Soňa Červená exhibition at Prague museum marks 100th birthday of legendary opera singer
A new exhibition at the Museum of Music in Prague pays tribute to one of the most significant figures of Czech and world music, opera singer Soňa Červená, on the occasion of what would have been her 100th birthday.
The exhibition, titled simply Soňa Červená 100, traces the life of the celebrated Czech opera singer and actress, who dazzled audiences in more than 5,500 performances across 75 seasons. It follows her path from youth through the difficult years of communist persecution and emigration to her greatest successes on the world’s stages, as well as her later creative experiments.
On display are more than 200 items, including personal belongings, archival photographs, audio and video recordings, and unique documents from her professional and private life. Among the highlights are some of her stunning stage costumes, says curator Miroslava Burianová:
“The exhibition presents both stage costumes in which Soňa Červená performed on stage and her private outfits, in which she accepted awards or recited melodramas.”
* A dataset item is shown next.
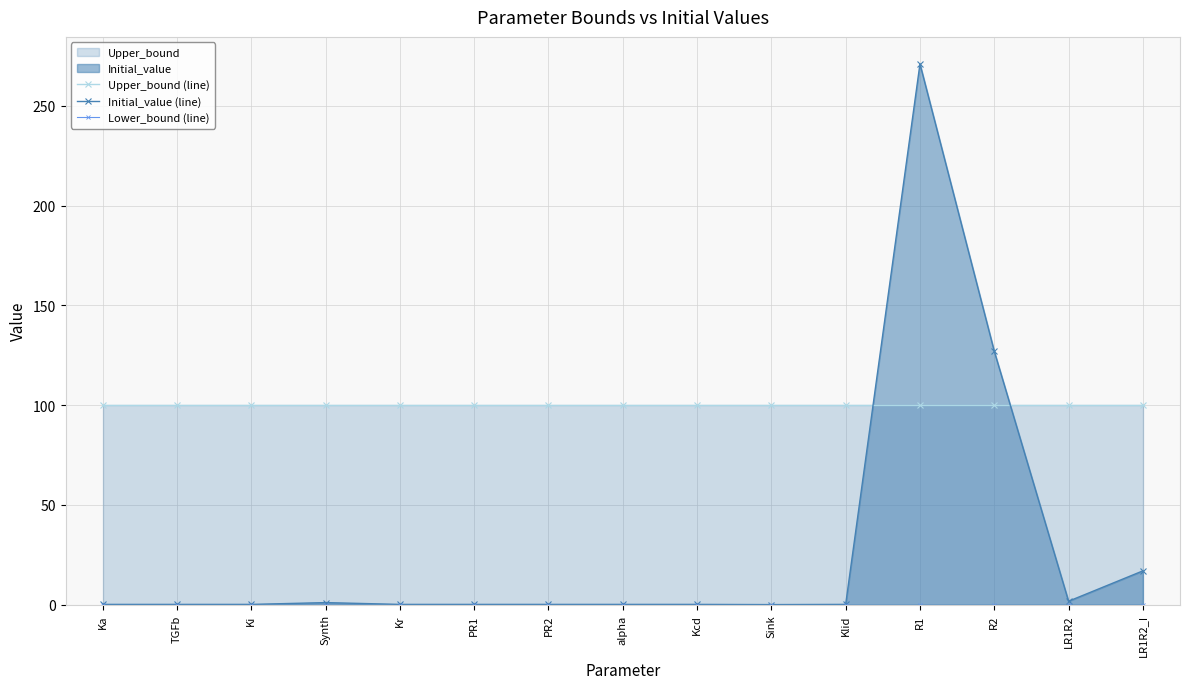

At which label does Initial_value (line) reach its peak?

R1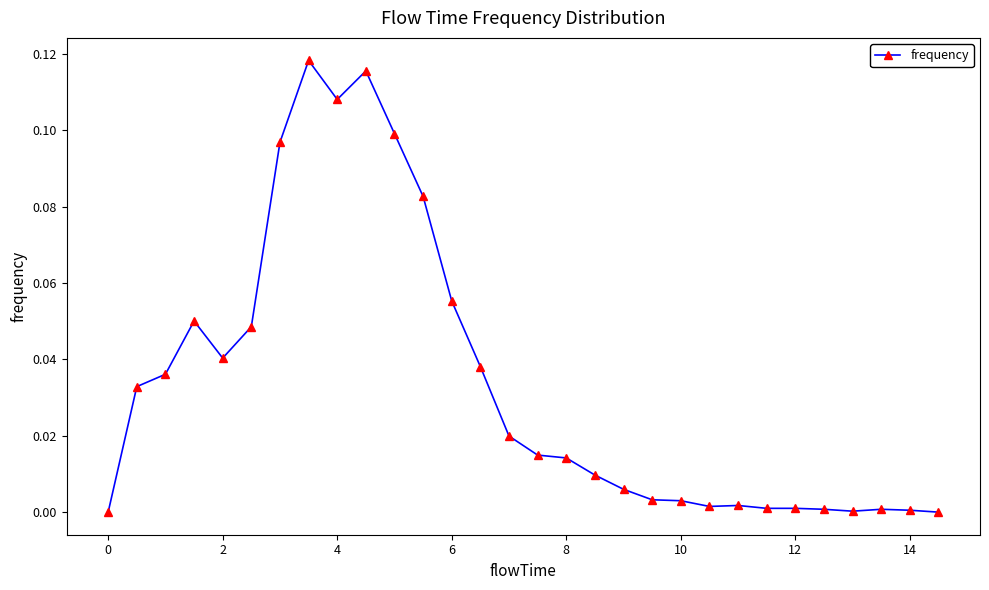

True or false: the data has more than 2 interior local peaks.

True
Červená was born in 1925 into a musical family. Her father co-founded a famous Prague cabaret, and her grandfather was a renowned maker of brass instruments. Her talent showed early, recalls Burianová:
“When she was 12 years old, Soňa wrote this little booklet, a kind of satirical comedy for her classmates, which she published with the help of her father. They even performed it at the French lycée, so it was clear even then that she was heading in another direction, that she loved the Czech language, that she wanted to express herself, that art was close to her.”
Her first artistic experiences came in Prague’s Liberated Theatre with Jiří Voskovec and Jan Werich, before she turned fully to opera. She sang in Brno and at the National Theatre in Prague until political repression forced her to leave. In 1962, while performing in East Berlin, she escaped through the last open crossing in the Berlin Wall and built a new career in the West.
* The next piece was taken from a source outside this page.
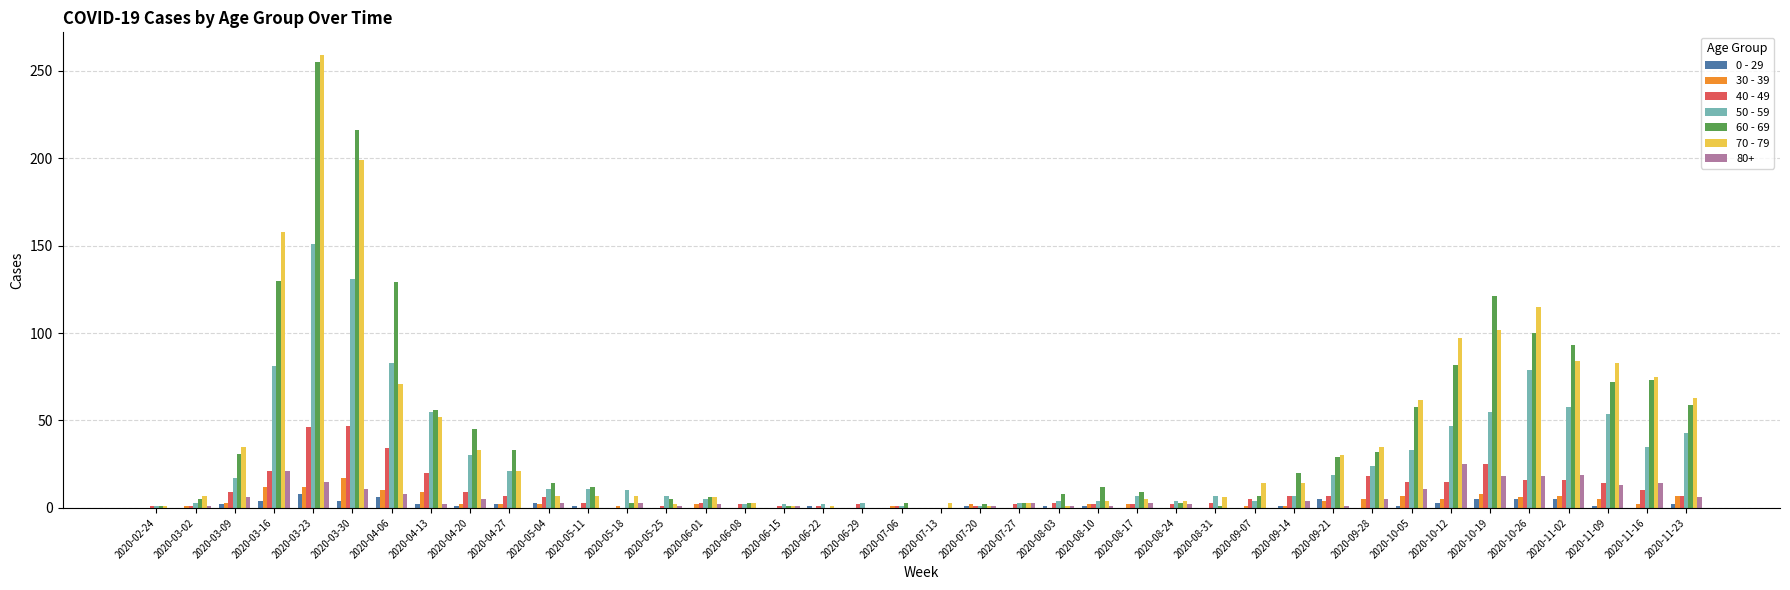

At which label does 50 - 59 reach its peak?

2020-03-23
Červená went on to perform in Frankfurt, Vienna, Milan, Paris, San Francisco and beyond, singing more than 110 roles. One role, above all, became her hallmark: Bizet’s Carmen, which she performed on the world’s leading stages, says opera singer and curator Olga Vít Krumpholcová:
“I would probably mention Carmen among her most important and central roles. It was one of her favourite roles, I would say her life role.”
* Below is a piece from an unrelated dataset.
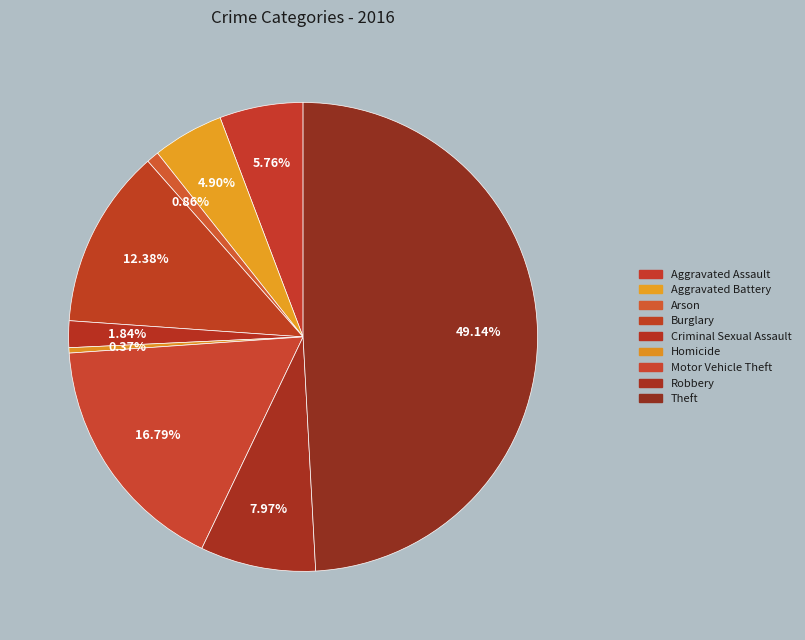

Count the number of slices in the pie.

9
After retiring from opera, Červená continued to perform as an actress. Following the fall of the Iron Curtain, she returned to her homeland and appeared again at the National Theatre in Prague. Even in her later years, she impressed those around her with her energy, says musicologist Dagmar Štefancová:
“I am also of an older age, and she fascinated me with how flexible she was. She was always interested in what was happening, what was new. She had a very young spirit, and I hope that somehow comes across in the exhibition.”
The exhibition Soňa Červená at the Czech Museum of Music is open until April 9 of next year.